En réalité, la pharmacogénomique et la pharmacogénétique, c’est la recherche de variations contenues dans les gènes afin de déterminer leurs répercussions sur l’efficacité d’un traitement.
Un traitement qui va comme un gant
La professeure-chercheure Karine Tremblay profite de l’écosystème avantageux de son site au Saguenay pour partager ses connaissances dans le monde concret. En effet, son laboratoire est localisé au CIUSSS du Saguenay-Lac-Saint-Jean, ce qui permet à son équipe de travailler en collaboration interdisciplinaire avec les chercheurs et cliniciens sur des projets de recherche en épidémiologie génétique qui interpelle la recherche fondamentale, mais également la recherche clinique et translationnelle.
« Les médecins travaillent directement avec les patients et apportent une aide précieuse pour orienter nos recherches. Par exemple, il arrive que les médecins observent qu’une certaine proportion de leurs patients ne semblent pas répondre à un traitement donné.
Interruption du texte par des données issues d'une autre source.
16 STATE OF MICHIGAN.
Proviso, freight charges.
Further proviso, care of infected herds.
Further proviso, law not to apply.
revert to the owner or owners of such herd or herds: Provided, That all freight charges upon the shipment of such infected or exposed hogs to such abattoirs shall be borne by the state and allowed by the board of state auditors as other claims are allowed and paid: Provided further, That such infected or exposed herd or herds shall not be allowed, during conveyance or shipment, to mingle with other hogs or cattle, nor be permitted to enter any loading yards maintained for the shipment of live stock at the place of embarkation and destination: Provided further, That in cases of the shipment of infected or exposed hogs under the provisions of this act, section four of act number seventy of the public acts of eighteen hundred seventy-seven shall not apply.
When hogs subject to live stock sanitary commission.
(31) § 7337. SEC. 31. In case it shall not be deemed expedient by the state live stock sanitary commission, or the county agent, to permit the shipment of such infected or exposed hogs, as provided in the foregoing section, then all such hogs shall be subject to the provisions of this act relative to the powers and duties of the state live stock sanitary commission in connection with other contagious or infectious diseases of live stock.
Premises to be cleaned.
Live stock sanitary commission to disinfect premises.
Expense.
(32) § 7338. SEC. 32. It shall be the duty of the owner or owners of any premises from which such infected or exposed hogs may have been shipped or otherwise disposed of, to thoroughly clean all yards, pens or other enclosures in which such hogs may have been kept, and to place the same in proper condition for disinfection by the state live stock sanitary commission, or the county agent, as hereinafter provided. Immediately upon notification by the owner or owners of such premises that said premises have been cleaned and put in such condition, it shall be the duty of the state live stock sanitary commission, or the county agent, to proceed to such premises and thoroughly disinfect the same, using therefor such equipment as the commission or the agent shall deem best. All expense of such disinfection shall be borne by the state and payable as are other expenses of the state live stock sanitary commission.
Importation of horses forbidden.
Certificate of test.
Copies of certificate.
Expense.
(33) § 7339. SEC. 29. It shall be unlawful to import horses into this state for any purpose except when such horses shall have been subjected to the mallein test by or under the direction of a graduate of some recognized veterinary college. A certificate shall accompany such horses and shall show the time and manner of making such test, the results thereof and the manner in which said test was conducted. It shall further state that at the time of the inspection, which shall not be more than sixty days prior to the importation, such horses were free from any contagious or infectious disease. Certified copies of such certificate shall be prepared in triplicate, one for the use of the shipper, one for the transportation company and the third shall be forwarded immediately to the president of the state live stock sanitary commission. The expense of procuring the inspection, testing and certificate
De notre côté, on peut étudier la réponse des patients aux traitements en question, ce qui nous permet d’identifier quelles variations génétiques pourraient être en cause. Une telle information pharmacogénétique pourra être utile pour comprendre pourquoi l’efficacité thérapeutique est compromise chez des personnes qui répondent moins bien aux traitements, mais aussi à déterminer d’autres alternatives thérapeutiques pour les patients d’après leurs profils de variations génétiques aux diverses molécules thérapeutiques », explique la chercheuse.
La pharmacogénétique est une science bidirectionnelle en soi : d’un côté, elle cherche à comprendre l’influence de la génétique sur les médicaments, et de l’autre, elle cherche à rendre ces informations pharmacogénétiques utiles aux médecins qui prescrivent les médicaments pour lesquels des variations pharmacogénétiques sont connues et bien documentées. Le but ultime de la pharmacogénétique est d’identifier les profils génétiques des individus qui présentent un risque particulier d’inefficacité ou de toxicité vis-à-vis de certains médicaments pour créer une médecine personnalisée à chaque personne. En fait, de tels profils qu’on pourrait imager comme des « codes-barres » permettraient un dépistage des personnes présentant ces susceptibilités, ce qui permettrait d’améliorer leur plan de traitement pharmacologique. En d’autres mots, un tel code barre pourrait un jour aider les médecins à mieux prédire qui répondra le mieux à un traitement X et à éviter des effets secondaires pour certains d’entre eux.
La génétique: des opinions mitigés
Le domaine de la génétique soulève parfois de la méfiance au sein de la population. Il a d’ailleurs été possible de l’observer avec l’avènement récent de la technologie par ARN messagers pour certains vaccins. L’idée d’être réduits à un code-barres, ou qu’on modifie la génétique peut donner un vertige digne d’un bon film de science-fiction. En outre, les questions éthiques font également partie de l’équation.
Toutefois, il faut savoir que les chercheurs en pharmacogénétique travaillent en tant qu’observateurs de ce qui existe déjà, sans modifier le code génétique de votre ADN. La mission de cette discipline est d’éviter à des patients ou des patientes de traverser inutilement de longues périodes d’effets secondaires, une toxicité inattendue ou une inefficacité thérapeutique ralentissant leur traitement. Cependant, avec au moins 20 000 gènes dans notre génome et une infinité de combinaisons de variations génétiques possibles, il est fort à parier que le travail des chercheurs en pharmacogénétique en sera un de longue haleine.